Child nutrition bill stalls in House

? A child nutrition bill that was a centerpiece of Michelle Obama’s healthful eating campaign stalled in the House on Wednesday after anti-hunger groups and more than 100 Democrats protested the use of food stamp dollars to pay for it.

The bill, which passed unanimously in the Senate this summer, would have mandated strict nutrition standards for all food sold in schools and boosted spending on school meals and other nutrition programs by $4.5 billion over 10 years — the first increase since 1973. The legislation must be reauthorized every five years. In 2009, Congress passed a one-year extension.

Anti-hunger advocates denounced the bill, which was to be funded in part by $2 billion in cuts to the federal food stamp program, or SNAP.

The reduction, according to the Washington-based Food Research and Action Center, would have cut $59 from a typical family of four’s monthly food budget. Calling such cuts egregious, 106 six Democrats wrote to House Speaker Nancy Pelosi, D-Calif, in protest.

“That additional amount of food stamps is absolutely fundamental to children and families’ well-being,” said Jim Weil, FRAC’s president. “The people who belittle that are ignoring at their peril what is happening to the 41 million poorest people in the country.”

Casting the funding as cuts to SNAP is a mischaracterization, however, public health advocates say. The $2 billion would have come from a temporary increase to SNAP that was passed in 2009 to cover a predicted inflation of food prices that never materialized.

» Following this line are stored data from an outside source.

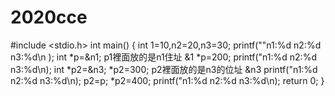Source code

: # 2020cce
#include <stdio.h>
int main()
{
   int 1=10,n2=20,n3=30;
   printf(""n1:%d n2:%d n3:%d\n );
   int *p=&n1;             p1裡面放的是n1住址 &1
   *p=200;
   printf("n1:%d n2:%d n3:%d\n); 
    int *p2=&n3;
   *p2=300;                p2裡面放的是n3的位址 &n3
   printf("n1:%d n2:%d n3:%d\n); 
   p2=p;
   *p2=400;
   printf("n1:%d n2:%d n3:%d\n); 
   return 0;
}

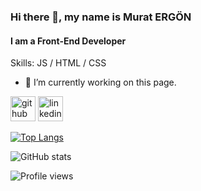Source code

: ### Hi there 👋, my name is Murat ERGÖN
#### I am a Front-End Developer

Skills: JS / HTML / CSS

- 🔭 I’m currently working on this page. 


[<img src='https://cdn.jsdelivr.net/npm/simple-icons@3.0.1/icons/github.svg' alt='github' height='40'>](https://github.com/muratergön)  [<img src='https://cdn.jsdelivr.net/npm/simple-icons@3.0.1/icons/linkedin.svg' alt='linkedin' height='40'>](https://www.linkedin.com/in/https://www.linkedin.com/in/muraterg%C3%B6n//)  

[![Top Langs](https://github-readme-stats.vercel.app/api/top-langs/?username=muratergon)](https://github.com/anuraghazra/github-readme-stats)

![GitHub stats](https://github-readme-stats.vercel.app/api?username=muratergon&show_icons=true)  

![Profile views](https://gpvc.arturio.dev/muratergon)  
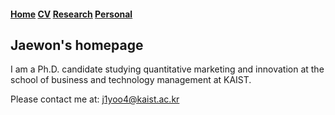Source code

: #### [Home](/README.md)  [CV](/CV.md)  [Research](/Research.md)  [Personal](/Personal.md)

## Jaewon's homepage

I am a Ph.D. candidate studying quantitative marketing and innovation at the school of business and technology management at KAIST.

Please contact me at: j1yoo4@kaist.ac.kr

All 106 signatories voted for a bill, passed in August, that took $12 billion from the temporary SNAP increase to pay for teachers’ jobs.

The first lady had pushed hard for the bill. In speeches around the country, Obama called the legislation a crucial piece of her “Let’s Move” initiative and urged Congress to take action. In August, days before the Senate passed the measure, Obama published an op-ed in The Washington Post calling the bill “groundbreaking legislation that will bring fundamental change to schools and improve the food options available to our children.”

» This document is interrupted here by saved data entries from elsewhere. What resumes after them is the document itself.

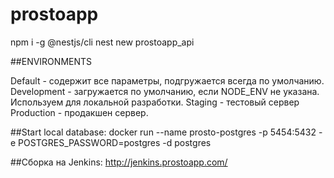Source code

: # prostoapp

npm i -g @nestjs/cli
nest new prostoapp_api

##ENVIRONMENTS

Default - содержит все параметры, подгружается всегда по умолчанию.
Development - загружается по умолчанию, если NODE_ENV не указана. Используем для локальной разработки.
Staging - тестовый сервер
Production - продакшен сервер.

##Start local database:
docker run --name prosto-postgres -p 5454:5432 -e POSTGRES_PASSWORD=postgres -d postgres

##Сборка на Jenkins:
http://jenkins.prostoapp.com/
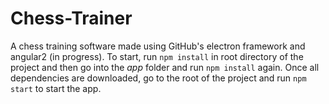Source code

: # Chess-Trainer
A chess training software made using GitHub's electron framework and angular2 (in progress).
To start, run `npm install` in root directory of the project and then go into the _app_ folder and run `npm install` again.
Once all dependencies are downloaded, go to the root of the project and run `npm start` to start the app.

In the weeks leading up to the Thursday deadline, when the legislation expired, the first lady worked closely with the president’s office of legislative affairs and reached out to Pelosi and other congressional leaders.

But supporters of the bill say it was simply too controversial in the lead-up to the mid-term elections. Polls show that voters are keen to see cuts in spending and more limited government and some feared that the bill, which would increase access to school meals for low-income children and limit junk foods in vending machines and buffet lines, would be seen as another expansion. Others worried that any cut to food stamp funding would be untenable with voters during difficult economic times.

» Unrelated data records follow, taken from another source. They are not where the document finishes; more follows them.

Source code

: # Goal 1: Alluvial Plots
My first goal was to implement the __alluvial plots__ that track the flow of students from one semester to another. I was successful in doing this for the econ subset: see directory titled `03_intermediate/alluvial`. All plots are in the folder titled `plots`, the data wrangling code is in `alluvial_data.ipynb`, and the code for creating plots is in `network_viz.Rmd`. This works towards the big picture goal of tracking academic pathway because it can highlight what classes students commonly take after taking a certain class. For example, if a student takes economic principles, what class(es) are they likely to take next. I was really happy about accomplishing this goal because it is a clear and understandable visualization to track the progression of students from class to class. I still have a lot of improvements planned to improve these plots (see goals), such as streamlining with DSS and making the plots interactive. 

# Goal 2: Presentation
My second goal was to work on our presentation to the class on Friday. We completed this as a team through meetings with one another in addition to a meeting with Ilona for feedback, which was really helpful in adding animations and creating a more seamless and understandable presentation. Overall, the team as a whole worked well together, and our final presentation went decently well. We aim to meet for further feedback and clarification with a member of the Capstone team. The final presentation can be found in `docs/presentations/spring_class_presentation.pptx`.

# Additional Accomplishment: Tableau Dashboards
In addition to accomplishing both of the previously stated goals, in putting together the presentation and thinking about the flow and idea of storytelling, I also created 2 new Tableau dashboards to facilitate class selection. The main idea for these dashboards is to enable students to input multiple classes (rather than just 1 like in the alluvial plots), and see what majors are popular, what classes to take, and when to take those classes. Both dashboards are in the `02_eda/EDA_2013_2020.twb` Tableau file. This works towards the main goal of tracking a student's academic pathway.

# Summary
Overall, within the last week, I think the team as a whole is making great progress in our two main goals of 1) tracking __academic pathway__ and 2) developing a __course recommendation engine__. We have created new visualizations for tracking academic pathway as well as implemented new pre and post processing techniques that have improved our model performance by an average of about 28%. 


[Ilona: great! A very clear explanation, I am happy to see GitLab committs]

“Members of Congress have been asked to cast a lot of hard votes: financial regulatory reform, health care, the stimulus. Once this became controversial, it was just one more hard vote that for many wasn’t important enough to take a stand on,” said Margo Wootan, director of nutrition for Washington-based public health watchdog the Center for Science in the Public Interest.

Programs will continue to be funded by a stop-gap bill Congress passed before adjourning. Public health advocates and anti-hunger groups say they will push for legislators to pass a nutrition bill during the lame-duck session.

“School nutrition professionals across this country are working miracles every day, stretching limited funds to assemble nutritious meals that fuel our children’s school days,” said Nancy Rice, the president of the School Nutrition Association.

“We can no longer afford to voice our concerns about rising rates of childhood obesity and the need to promote healthier lifestyles at school without investing in the programs that reach children in their school cafeterias each day.”